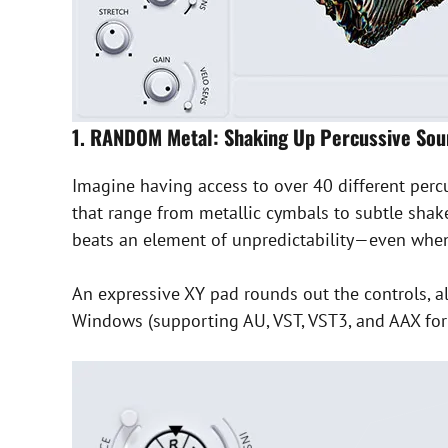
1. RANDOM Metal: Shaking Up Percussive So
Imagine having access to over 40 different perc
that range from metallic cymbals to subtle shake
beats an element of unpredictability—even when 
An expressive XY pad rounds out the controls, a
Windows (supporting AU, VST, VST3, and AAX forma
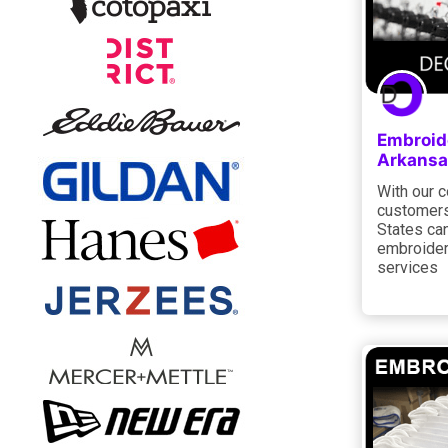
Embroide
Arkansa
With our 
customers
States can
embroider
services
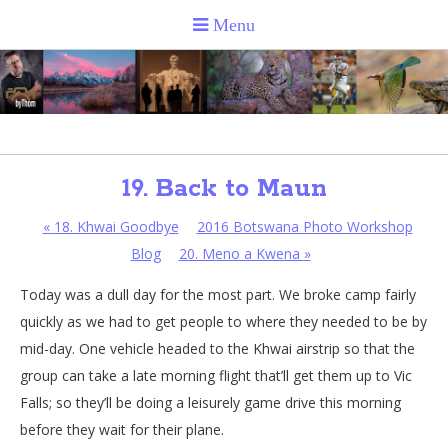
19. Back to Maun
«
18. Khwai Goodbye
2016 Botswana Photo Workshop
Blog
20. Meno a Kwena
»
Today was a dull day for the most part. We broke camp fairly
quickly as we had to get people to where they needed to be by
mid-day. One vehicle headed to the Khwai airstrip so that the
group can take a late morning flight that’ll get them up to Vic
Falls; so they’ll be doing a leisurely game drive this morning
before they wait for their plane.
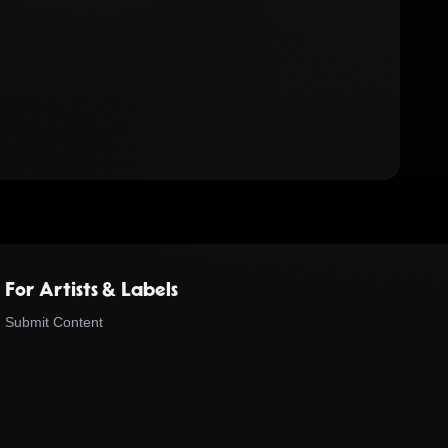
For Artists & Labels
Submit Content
++++++++++
* How to complete this task *
The number alone is wanted: how many lines of the records above include the string "Khwai".

* Exercise solution *
2